Domingo | 1 de Março de 2020




O domingo arrastava-se num ritmo lento, como sempre acontecia nos dias em que me dedicava às pequenas rotinas da vida. A música tocava baixinho na coluna da sala, misturando-se com o som do aspirador e do correr da água na cozinha. As roupas já estavam dobradas, a agenda da semana organizada, e o cheiro de café fresco espalhava-se pelo apartamento.

Mas, apesar de toda aquela normalidade reconfortante, a minha mente insistia em vaguear para a conversa com o Fred na noite anterior.

Sentia-me em paz com as palavras que lhe disse, fui sincera, sabia que não podia ter agido de outra forma. Mas ainda assim, havia algo que me pesava no peito.

A forma como ele saiu.

Sem mais nada. Sem uma última palavra. Sem sequer um adeus.

Pousei a chávena de café na bancada e fiquei a olhar pela janela, o olhar perdido no vazio.

Será que ele esperava que eu recuasse? Que lhe pedisse para ficar?

A verdade é que, por um segundo, senti esse impulso. Houve sentimentos não resolvidos, olhares, noites roubadas, beijos que prometiam tudo e depois desapareciam como fumo. Mas agora as coisas eram diferentes. Eu estava diferente.

Não houve aquele olhar final, aquele meio sorriso que ele costumava deixar no ar sempre que partia, como se me dissesse que voltava. Desta vez, ele simplesmente foi-se embora.

Passei a mão pelo rosto, tentando afastar o nó na garganta. Era estranho sentir essa ausência tão abrupta.

Mas talvez fosse melhor assim.

Talvez aquele silêncio fosse a única despedida que ele soube dar.

E, no fundo, talvez fosse a única de que eu precisava.

Suspirei fundo e afastei-me da janela. Ainda havia tanto para fazer. E desta vez, não queria perder mais um segundo.

Ainda assim, continuava a pensar na forma como o Paulo reagiu a tudo. A calma dele. O silêncio atento. O espaço que me deu para processar tudo sem pressões.

Eu esperava perguntas, alguma insegurança talvez, mas ele apenas me perguntou se queria falar sobre o assunto. Sem cobranças, sem desconfiança. Apenas… presença.

O Fred não era assim. Mantinha-me sempre perto o suficiente para que não o esquecesse, mas longe o suficiente para nunca realmente me ter. O Paulo, por outro lado, era o oposto. Ele confiava em mim. Confiava no que estávamos a construir.

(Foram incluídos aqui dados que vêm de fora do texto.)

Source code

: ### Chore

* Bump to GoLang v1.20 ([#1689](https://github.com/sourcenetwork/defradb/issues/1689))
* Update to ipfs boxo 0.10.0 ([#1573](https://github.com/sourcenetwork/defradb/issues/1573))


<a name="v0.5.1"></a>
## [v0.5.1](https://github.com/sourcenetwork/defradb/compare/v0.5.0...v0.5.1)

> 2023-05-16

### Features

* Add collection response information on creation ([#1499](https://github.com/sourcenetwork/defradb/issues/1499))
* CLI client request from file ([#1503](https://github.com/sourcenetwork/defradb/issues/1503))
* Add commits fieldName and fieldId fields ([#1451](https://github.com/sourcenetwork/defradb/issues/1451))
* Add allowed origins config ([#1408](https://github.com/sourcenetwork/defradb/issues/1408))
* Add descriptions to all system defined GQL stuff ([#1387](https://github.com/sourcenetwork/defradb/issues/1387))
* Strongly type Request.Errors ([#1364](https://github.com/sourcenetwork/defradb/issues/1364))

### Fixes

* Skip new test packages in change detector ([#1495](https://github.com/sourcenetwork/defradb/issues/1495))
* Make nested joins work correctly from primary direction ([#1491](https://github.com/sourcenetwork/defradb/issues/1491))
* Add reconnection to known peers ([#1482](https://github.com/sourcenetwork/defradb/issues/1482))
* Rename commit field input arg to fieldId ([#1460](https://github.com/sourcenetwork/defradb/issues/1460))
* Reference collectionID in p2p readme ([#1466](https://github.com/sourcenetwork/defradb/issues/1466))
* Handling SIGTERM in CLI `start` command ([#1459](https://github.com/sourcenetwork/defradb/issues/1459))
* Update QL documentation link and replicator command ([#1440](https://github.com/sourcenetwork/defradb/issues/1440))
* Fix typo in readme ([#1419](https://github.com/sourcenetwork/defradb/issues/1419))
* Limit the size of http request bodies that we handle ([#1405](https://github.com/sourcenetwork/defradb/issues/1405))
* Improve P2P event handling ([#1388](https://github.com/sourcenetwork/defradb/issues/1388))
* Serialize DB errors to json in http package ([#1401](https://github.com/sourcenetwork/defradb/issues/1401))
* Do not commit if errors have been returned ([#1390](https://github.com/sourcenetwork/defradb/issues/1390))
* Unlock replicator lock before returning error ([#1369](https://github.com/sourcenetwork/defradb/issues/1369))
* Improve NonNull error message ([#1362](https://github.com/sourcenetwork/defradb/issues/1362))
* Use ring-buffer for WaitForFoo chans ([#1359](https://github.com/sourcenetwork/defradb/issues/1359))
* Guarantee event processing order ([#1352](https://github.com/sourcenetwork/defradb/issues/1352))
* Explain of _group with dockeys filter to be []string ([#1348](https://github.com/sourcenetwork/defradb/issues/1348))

Sentei-me no sofá, cruzei os braços sobre o peito, e senti um calor estranho a percorrer-me o corpo.

Estava tão habituada à instabilidade que, por vezes, a serenidade de dele assustava-me. Mas ao mesmo tempo… era isso que me fazia sentir segura.

O Fred era o fogo. O Paulo é o porto seguro.

E, pela primeira vez, percebi que nunca quis viver para sempre nas chamas.

Sorri sozinha, agarrei no telemóvel. Mandei-lhe uma mensagem curta. Simples, mas sincera.

"Obrigada por seres tu."

A resposta veio pouco depois.

"Sempre."

O pensamento de que, em breve, nos encontraríamos novamente dava-me um conforto silencioso.

O dia passou lentamente, com pequenas mensagens e olhares para o telefone a cada vez que um de nós tinha uma pausa. No entanto, ao final do dia, ele enviou-me mais uma mensagem, cheia de significado: “Amo cada segundo contigo.”

Li as palavras. Era tão simples, mas ao mesmo tempo, era tudo o que eu precisava ouvir. Aquilo fez-me sentir mais perto dele, como se a sua presença preenchesse o vazio de um domingo que, por mais calmo que fosse, ainda parecia incompleto.

Suspirei, e senti o peito apertado de saudade e carinho. E, sem hesitar, respondi, com a mesma simplicidade, mas com toda a verdade que me preenchia: “E eu contigo. Boa noite, meu amor.”

Quando finalmente deitei a cabeça na almofada, o pensamento dele ainda ecoava na minha mente. O sorriso nos meus lábios era involuntário, mas genuíno. Fechei os olhos, e ao adormecer, senti-me envolvida, como se ele estivesse ali, ao meu lado, apenas à espera do momento certo para me dar a mão guiar-me pela noite.

Naquele momento, mesmo separados, estávamos juntos de uma maneira que as palavras não podiam explicar, e esse pensamento foi o último que me acompanhou enquanto caía no sono.